You should also be able to run the tutorials provided as part of the installation:
org.apache.zeppelin.interpreter.InterpreterException:
If you encounter the following error:
org.apache.zeppelin.interpreter.InterpreterException: The filename, directory name, or volume label syntax is incorrect.
at org.apache.zeppelin.interpreter.remote.RemoteInterpreterManagedProcess.start(RemoteInterpreterManagedProcess.java:143) at org.apache.zeppelin.interpreter.remote.RemoteInterpreterProcess.reference(RemoteInterpreterProcess.java:73) at org.apache.zeppelin.interpreter.remote.RemoteInterpreter.open(RemoteInterpreter.java:265) at org.apache.zeppelin.interpreter.remote.RemoteInterpreter.getFormType(RemoteInterpreter.java:430) at org.apache.zeppelin.interpreter.LazyOpenInterpreter.getFormType(LazyOpenInterpreter.java:111) at org.apache.zeppelin.notebook.Paragraph.jobRun(Paragraph.java:387) at org.apache.zeppelin.scheduler.Job.run(Job.java:175) at org.apache.zeppelin.scheduler.RemoteScheduler$JobRunner.run(RemoteScheduler.java:329) at java.util.concurrent.Executors$RunnableAdapter.call(Executors.java:511) at java.util.concurrent.FutureTask.run(FutureTask.java:266) at java.util.concurrent.ScheduledThreadPoolExecutor$ScheduledFutureTask.access$201(ScheduledThreadPoolExecutor.java:180) at java.util.concurrent.ScheduledThreadPoolExecutor$ScheduledFutureTask.run(ScheduledThreadPoolExecutor.java:293) at java.util.concurrent.ThreadPoolExecutor.runWorker(ThreadPoolExecutor.java:1149) at java.util.concurrent.ThreadPoolExecutor$Worker.run(ThreadPoolExecutor.java:624) at java.lang.Thread.run(Thread.java:748)

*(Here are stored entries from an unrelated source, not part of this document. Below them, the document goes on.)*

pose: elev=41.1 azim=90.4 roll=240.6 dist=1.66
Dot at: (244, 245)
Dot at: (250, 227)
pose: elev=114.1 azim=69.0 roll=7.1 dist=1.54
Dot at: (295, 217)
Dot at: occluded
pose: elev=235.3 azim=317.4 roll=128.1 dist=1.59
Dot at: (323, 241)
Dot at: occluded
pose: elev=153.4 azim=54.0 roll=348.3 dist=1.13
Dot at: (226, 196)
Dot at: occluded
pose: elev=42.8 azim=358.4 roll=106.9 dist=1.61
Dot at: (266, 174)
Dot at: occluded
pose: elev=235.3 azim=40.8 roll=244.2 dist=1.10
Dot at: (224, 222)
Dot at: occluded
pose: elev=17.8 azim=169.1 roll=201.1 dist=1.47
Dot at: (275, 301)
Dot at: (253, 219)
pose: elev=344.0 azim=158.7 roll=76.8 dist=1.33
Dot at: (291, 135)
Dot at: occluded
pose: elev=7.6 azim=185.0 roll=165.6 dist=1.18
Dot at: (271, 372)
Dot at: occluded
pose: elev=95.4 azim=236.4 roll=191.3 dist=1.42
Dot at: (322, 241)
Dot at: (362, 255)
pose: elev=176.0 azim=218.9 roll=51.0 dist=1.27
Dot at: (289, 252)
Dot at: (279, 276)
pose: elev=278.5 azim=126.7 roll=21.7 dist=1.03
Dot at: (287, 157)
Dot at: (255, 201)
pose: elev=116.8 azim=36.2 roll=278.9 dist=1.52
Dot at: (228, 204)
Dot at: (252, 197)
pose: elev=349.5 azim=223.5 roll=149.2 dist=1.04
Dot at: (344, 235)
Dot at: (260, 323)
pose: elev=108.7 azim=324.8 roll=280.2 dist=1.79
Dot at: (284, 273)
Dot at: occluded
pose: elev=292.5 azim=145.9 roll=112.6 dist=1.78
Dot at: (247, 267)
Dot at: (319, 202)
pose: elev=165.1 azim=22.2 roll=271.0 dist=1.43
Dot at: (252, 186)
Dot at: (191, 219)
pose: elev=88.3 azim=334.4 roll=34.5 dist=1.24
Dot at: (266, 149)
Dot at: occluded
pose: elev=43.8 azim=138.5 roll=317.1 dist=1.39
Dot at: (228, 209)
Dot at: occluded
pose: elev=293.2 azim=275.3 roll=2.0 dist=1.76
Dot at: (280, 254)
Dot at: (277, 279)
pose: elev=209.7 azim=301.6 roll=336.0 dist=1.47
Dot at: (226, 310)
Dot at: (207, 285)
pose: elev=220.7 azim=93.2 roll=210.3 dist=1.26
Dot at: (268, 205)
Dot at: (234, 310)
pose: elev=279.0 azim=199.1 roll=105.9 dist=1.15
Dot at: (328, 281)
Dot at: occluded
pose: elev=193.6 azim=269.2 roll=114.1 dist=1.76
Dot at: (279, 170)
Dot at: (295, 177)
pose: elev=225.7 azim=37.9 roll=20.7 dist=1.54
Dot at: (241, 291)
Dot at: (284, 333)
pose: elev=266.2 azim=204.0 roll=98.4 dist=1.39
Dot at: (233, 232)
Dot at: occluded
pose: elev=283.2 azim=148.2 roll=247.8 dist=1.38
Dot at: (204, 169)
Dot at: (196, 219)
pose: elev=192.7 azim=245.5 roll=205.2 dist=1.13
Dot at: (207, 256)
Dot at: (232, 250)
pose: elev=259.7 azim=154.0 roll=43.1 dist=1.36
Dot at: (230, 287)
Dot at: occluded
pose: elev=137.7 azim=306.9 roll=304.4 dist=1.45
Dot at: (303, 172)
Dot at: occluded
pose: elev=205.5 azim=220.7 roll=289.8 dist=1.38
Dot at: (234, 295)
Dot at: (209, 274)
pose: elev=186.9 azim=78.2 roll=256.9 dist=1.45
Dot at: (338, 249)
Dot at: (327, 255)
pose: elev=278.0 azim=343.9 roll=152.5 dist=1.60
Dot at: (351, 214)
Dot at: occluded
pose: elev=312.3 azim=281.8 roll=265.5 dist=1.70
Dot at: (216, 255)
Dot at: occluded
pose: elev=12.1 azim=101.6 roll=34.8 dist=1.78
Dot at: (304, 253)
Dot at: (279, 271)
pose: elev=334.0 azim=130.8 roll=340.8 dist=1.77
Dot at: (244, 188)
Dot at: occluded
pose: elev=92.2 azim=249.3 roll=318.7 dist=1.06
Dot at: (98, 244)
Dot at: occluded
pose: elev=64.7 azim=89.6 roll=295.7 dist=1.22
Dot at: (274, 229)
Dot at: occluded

It is probably caused by the same issue in this JIRA task if you have installed Spark locally:
https://issues.apache.org/jira/browse/ZEPPELIN-2677
To fix it, you can remove ‘SPARK_HOME’ environment variable and your Spark should still be able to run correctly if you run spark shell using full path of spark-shell.cmd.